BRIEF
Your answer should be each line of the entries that contains the word "dich", copied in full.

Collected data
* * *
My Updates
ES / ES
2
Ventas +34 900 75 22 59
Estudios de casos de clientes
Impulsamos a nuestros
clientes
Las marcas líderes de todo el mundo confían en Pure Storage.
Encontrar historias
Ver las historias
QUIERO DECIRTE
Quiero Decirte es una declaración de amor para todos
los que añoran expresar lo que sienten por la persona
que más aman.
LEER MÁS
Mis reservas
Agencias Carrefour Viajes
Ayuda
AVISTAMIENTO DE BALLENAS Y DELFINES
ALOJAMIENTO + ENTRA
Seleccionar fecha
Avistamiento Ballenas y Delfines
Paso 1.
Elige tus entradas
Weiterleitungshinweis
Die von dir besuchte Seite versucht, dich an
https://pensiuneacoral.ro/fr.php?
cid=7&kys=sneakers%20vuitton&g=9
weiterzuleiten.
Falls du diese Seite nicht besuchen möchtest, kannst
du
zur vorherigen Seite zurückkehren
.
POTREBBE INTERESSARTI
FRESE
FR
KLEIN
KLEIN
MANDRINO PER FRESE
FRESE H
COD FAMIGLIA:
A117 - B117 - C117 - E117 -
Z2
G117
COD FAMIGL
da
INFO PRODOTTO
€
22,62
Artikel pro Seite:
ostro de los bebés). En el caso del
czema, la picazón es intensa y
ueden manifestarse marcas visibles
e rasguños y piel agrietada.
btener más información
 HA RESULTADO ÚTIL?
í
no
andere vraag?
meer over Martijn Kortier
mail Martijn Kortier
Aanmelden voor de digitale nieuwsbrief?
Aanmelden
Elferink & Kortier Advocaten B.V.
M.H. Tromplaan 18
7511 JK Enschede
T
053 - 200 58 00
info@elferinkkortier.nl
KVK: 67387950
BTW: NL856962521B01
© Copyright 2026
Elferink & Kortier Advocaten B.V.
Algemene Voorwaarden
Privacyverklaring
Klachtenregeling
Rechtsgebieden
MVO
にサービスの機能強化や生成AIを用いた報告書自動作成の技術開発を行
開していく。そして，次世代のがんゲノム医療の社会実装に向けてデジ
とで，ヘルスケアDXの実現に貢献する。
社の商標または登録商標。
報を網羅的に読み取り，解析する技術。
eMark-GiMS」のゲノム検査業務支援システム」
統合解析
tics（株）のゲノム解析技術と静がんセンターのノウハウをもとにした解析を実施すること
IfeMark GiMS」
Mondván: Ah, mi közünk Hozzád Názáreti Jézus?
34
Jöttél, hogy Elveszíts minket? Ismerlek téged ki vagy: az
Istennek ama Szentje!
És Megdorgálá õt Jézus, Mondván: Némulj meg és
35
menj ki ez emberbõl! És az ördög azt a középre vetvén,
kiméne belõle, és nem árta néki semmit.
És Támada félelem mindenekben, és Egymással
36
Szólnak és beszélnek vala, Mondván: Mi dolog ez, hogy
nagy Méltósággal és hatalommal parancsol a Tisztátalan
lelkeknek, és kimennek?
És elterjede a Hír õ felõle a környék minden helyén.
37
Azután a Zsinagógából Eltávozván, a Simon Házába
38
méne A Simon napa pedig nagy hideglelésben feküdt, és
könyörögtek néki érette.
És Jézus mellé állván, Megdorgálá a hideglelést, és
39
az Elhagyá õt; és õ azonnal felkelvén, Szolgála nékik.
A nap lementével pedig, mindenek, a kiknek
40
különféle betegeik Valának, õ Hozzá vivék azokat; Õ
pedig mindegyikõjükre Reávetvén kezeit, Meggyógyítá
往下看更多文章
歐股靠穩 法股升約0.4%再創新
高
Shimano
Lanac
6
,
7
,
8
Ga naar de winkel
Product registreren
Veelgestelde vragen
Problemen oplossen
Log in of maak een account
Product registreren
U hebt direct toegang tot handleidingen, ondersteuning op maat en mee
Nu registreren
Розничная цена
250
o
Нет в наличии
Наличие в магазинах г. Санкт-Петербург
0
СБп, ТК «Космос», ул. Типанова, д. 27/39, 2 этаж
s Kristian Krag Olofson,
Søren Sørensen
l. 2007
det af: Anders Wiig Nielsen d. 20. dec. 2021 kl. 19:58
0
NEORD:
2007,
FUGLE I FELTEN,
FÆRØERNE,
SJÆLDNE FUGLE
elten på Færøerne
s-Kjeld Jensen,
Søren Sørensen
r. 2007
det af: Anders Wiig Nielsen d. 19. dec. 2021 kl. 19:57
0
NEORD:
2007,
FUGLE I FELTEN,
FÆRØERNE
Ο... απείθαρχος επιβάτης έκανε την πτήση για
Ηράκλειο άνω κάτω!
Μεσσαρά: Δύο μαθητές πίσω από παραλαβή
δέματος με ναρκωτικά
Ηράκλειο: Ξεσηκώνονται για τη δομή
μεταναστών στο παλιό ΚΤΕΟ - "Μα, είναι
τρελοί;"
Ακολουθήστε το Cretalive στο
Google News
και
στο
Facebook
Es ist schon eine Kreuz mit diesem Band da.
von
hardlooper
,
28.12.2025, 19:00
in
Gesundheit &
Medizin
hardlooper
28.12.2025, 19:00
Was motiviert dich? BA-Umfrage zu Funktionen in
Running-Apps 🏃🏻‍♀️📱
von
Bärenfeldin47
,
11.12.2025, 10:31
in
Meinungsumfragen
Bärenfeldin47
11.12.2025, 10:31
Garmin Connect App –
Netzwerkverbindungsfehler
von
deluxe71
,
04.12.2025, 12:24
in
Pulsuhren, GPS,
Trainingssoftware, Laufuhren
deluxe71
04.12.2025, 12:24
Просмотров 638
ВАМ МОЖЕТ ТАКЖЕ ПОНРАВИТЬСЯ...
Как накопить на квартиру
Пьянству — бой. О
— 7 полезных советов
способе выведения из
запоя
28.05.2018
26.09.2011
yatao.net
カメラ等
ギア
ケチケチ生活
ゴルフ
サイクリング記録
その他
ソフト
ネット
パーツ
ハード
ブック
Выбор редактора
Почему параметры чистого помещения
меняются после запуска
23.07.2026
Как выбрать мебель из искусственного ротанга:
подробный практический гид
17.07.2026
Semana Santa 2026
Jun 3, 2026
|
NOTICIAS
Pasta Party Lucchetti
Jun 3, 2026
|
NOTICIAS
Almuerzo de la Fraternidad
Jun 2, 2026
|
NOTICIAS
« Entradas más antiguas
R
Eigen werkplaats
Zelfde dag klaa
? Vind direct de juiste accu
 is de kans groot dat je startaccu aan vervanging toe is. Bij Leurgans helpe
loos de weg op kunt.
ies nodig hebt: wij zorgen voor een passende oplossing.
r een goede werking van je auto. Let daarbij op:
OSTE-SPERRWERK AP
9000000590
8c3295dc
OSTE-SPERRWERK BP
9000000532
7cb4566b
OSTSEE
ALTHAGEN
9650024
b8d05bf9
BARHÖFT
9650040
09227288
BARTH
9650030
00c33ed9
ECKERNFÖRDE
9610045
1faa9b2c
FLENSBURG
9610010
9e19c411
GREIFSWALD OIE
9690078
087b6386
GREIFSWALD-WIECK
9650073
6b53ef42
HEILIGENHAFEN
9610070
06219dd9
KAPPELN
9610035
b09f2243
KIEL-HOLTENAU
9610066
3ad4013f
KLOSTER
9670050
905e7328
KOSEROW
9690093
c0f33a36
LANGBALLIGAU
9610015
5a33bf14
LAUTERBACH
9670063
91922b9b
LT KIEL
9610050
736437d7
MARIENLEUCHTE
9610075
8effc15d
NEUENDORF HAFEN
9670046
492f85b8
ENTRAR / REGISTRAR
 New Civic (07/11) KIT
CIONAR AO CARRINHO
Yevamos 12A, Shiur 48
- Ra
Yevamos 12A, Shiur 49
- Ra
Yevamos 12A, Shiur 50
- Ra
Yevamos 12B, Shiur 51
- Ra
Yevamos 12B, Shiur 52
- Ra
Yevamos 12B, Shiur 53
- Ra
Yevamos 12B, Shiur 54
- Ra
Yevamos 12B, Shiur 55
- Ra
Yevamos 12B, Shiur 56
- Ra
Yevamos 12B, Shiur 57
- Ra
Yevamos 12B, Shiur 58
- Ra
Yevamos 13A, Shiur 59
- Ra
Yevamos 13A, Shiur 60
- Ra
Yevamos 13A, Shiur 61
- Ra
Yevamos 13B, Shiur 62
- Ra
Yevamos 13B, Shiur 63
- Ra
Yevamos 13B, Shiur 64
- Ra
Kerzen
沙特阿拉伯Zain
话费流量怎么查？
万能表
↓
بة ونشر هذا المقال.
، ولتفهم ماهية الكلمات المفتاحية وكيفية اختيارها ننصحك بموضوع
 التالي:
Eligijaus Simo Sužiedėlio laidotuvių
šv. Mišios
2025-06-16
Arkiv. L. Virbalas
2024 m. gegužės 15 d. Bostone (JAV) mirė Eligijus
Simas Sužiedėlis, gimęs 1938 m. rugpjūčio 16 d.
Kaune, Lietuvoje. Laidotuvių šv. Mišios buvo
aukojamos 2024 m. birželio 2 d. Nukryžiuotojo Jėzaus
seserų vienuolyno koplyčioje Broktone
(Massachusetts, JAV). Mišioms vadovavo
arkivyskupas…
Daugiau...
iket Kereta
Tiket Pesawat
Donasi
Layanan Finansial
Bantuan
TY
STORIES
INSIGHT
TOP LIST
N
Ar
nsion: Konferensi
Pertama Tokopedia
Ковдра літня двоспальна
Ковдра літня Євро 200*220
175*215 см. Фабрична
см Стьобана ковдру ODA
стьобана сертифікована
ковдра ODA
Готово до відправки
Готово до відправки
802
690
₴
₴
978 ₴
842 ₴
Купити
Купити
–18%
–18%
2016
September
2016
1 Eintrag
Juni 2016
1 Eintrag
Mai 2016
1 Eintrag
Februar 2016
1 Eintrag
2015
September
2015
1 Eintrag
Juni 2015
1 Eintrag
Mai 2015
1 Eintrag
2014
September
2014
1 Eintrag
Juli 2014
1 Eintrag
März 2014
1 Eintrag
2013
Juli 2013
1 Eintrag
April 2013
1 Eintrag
* * *
RESPONSE AREA
Die von dir besuchte Seite versucht, dich an
Was motiviert dich? BA-Umfrage zu Funktionen in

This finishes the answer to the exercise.